Li Weiying souffrait et, voyant le silence de Huan She, elle sut qu'il était toujours en colère et se sentit profondément lésée. Elle attendit longtemps en silence. Puis on souleva le rideau de la tente et elle s'attendait à son retour, mais ce n'était qu'une jeune fille turque qui lui apportait à manger. Elle mangea quelques bouchées, mais ne put plus avaler. Elle ôta sa chemise couleur lotus et enfila une chemise orange. Soudain, elle entendit le son d'une cithare Hubosi à l'extérieur de la tente. Ravie, elle souleva le rideau et courut dehors. Aussitôt, plusieurs jeunes Turcs apparurent, portant des cithares et lui offrant des cadeaux. Surprise, elle se réfugia rapidement dans la tente. Les jeunes Turcs dehors l'appelaient de plus en plus fort, jouant et chantant.

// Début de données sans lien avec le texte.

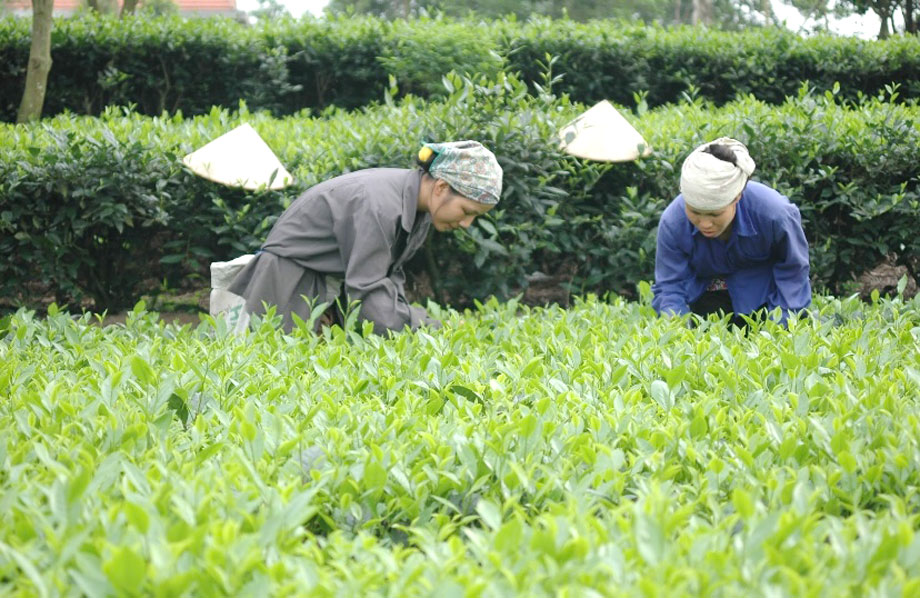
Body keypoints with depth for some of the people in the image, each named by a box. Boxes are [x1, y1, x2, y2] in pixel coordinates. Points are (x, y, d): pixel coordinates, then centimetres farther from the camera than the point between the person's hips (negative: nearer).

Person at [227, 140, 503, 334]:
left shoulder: (416, 203, -3)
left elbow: (390, 272, 5)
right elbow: (370, 298, -33)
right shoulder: (379, 207, -32)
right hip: (290, 277, -9)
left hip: (336, 284, 9)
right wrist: (437, 330, -30)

De plus en plus irritée par ce bruit à l'intérieur de la tente, elle ne put s'empêcher de sortir, luttant contre l'encerclement enthousiaste des jeunes Turcs. Soudain, un bras puissant se tendit et la tira hors de l'encerclement. Elle s'écria joyeusement : « Huan Lang ! » Huan la tira sur son cheval, et ils s'éloignèrent au galop.

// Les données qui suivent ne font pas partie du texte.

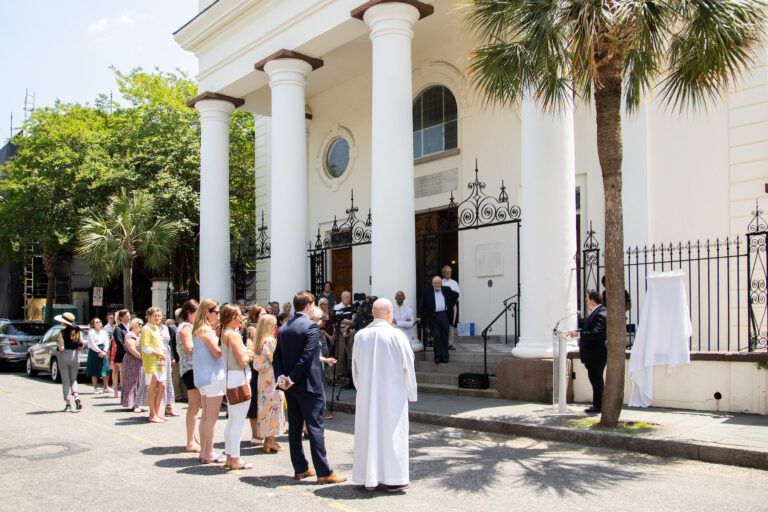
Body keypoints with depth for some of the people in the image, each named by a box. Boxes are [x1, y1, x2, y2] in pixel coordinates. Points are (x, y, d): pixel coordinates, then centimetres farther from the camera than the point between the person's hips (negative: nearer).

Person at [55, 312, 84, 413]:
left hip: (64, 356, -3)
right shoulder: (78, 331, -1)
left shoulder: (62, 332, -12)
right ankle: (76, 396, -7)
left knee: (65, 381, 6)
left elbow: (60, 347, -17)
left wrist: (57, 343, 2)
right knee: (73, 379, 18)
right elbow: (81, 346, -5)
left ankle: (68, 404, 6)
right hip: (75, 356, 3)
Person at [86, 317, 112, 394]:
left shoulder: (103, 331, 13)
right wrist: (100, 351, -13)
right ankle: (95, 388, 6)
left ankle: (106, 387, 10)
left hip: (104, 352, 5)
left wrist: (105, 351, -8)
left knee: (106, 371, 3)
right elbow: (92, 344, -10)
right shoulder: (91, 332, -3)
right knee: (94, 372, 0)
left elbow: (107, 342, 8)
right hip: (94, 352, -5)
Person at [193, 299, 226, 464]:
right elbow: (218, 352, -20)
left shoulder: (198, 330, 14)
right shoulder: (207, 330, -16)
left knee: (206, 415, 15)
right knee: (212, 417, -4)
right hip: (213, 376, -10)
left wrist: (216, 329, 12)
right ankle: (209, 454, 1)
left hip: (203, 376, 10)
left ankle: (204, 451, 20)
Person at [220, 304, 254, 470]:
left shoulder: (224, 334, 10)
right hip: (239, 378, -10)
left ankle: (230, 456, 24)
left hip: (230, 378, 10)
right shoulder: (234, 335, -16)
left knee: (232, 421, 17)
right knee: (238, 422, -3)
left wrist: (246, 354, 4)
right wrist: (249, 355, 1)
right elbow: (242, 361, -19)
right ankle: (235, 459, 2)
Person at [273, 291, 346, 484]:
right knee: (315, 427, -4)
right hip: (308, 385, -7)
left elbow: (277, 357, 6)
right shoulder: (311, 326, -14)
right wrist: (292, 379, -15)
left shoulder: (284, 328, 10)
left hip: (290, 386, 7)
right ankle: (323, 472, -2)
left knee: (294, 427, 11)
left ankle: (300, 468, 19)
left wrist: (281, 377, -4)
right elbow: (306, 356, -20)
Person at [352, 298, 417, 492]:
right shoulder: (396, 335, -12)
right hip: (393, 394, -3)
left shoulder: (360, 336, -2)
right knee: (392, 433, 5)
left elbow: (355, 367, 7)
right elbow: (408, 366, -7)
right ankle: (393, 479, 11)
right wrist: (411, 393, 5)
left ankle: (369, 479, 15)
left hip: (367, 395, 3)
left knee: (368, 432, 9)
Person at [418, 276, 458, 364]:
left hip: (444, 316, 2)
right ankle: (437, 357, 3)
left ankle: (445, 357, 10)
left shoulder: (446, 290, 8)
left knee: (444, 337, 4)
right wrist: (421, 315, -6)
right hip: (433, 316, -2)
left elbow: (455, 295, 22)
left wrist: (450, 306, 16)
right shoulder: (427, 292, 1)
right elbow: (422, 305, 1)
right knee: (436, 337, -4)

Ils galopèrent longuement avant que Huan She ne l'aide à descendre de cheval. Elle épousseta les plumes d'oiseau qui la recouvraient – celles que le jeune Turc lui avait offertes en cadeau, ornées de plumes de hibou. Voyant Huan She la regarder silencieusement, elle éclata soudain en sanglots : « Huan Lang, tu ne peux pas m'ignorer ! » Il la serra fort dans ses bras et dit : « Tu sais à quel point j'ai eu peur ? À quel point ? Tu sais ? » Elle sanglota : « Je sais. Ne sois plus fâché. » Il dit : « D'accord, ne pleure pas. C'est ma faute. » Il essuya doucement ses larmes avec sa manche et demanda : « Ta blessure te fait encore mal ? » Elle hocha la tête : « Ça fait très mal. » Il dit : « D'accord, trouvons un endroit pour nous reposer. »

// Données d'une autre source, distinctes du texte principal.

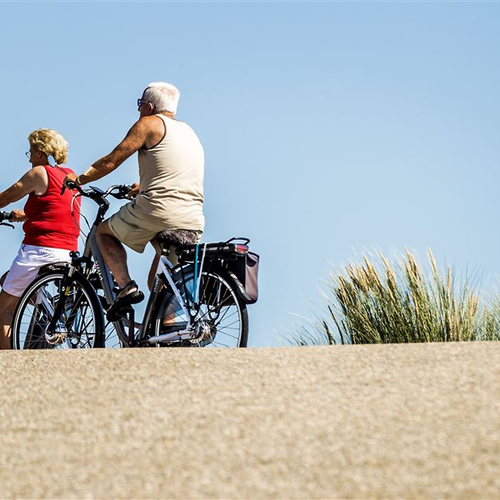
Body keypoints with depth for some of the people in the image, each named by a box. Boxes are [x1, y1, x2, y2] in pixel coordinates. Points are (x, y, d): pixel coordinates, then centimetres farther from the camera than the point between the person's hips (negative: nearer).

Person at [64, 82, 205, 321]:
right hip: (193, 224, 7)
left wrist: (79, 179, 16)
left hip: (156, 212, -7)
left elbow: (110, 162, 2)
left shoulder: (149, 124, 2)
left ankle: (125, 286, -1)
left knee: (104, 231, 18)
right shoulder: (188, 131, 25)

Au crépuscule, dans la prairie, les étoiles scintillaient au-dessus d'eux, des chevaux les suivaient tranquillement, et les deux amoureux marchaient main dans la main. De temps à autre, ils croisaient un couple tapi dans l'ombre qui leur criait : « Vous n'avez pas vu les fouets plantés dans le sol ? » Ils regardèrent attentivement et finirent par remarquer que là où il y avait des gens, deux fouets étaient plantés alternativement dans le sol. Ils rirent et continuèrent leur chemin un moment, jusqu'à atteindre un endroit isolé. Ils firent de même, plantant leurs fouets dans l'herbe et s'asseyant côte à côte.

La nuit était douce, l'air embaumait le parfum léger de l'herbe et on entendait parfois le hennissement des chevaux. Il contempla intensément son visage brumeux, reconnaissant son doux sourire. Il demanda : « Pourquoi souris-tu ? » Elle répondit : « Tant d'étoiles sont tombées dans tes yeux. » Il se rapprocha lentement de son visage, luttant pour maîtriser son cœur qui battait la chamade et sa respiration haletante. Elle ferma les yeux et, après une longue hésitation, il baissa enfin la tête et déposa un doux baiser sur son front. Elle inspira profondément, comme pour savourer cette sensation intense, et posa sa tête sur sa large épaule. Cela faisait si longtemps qu'elle avait quitté l'immensité du désert, et elle ne s'était pas appuyée contre lui ainsi. Elle réalisa que se blottir contre lui, écouter les battements puissants de son cœur, était toujours si réconfortant et rassurant, quelle que soit l'heure. Épuisée par la journée, elle s'endormit profondément dans ses bras.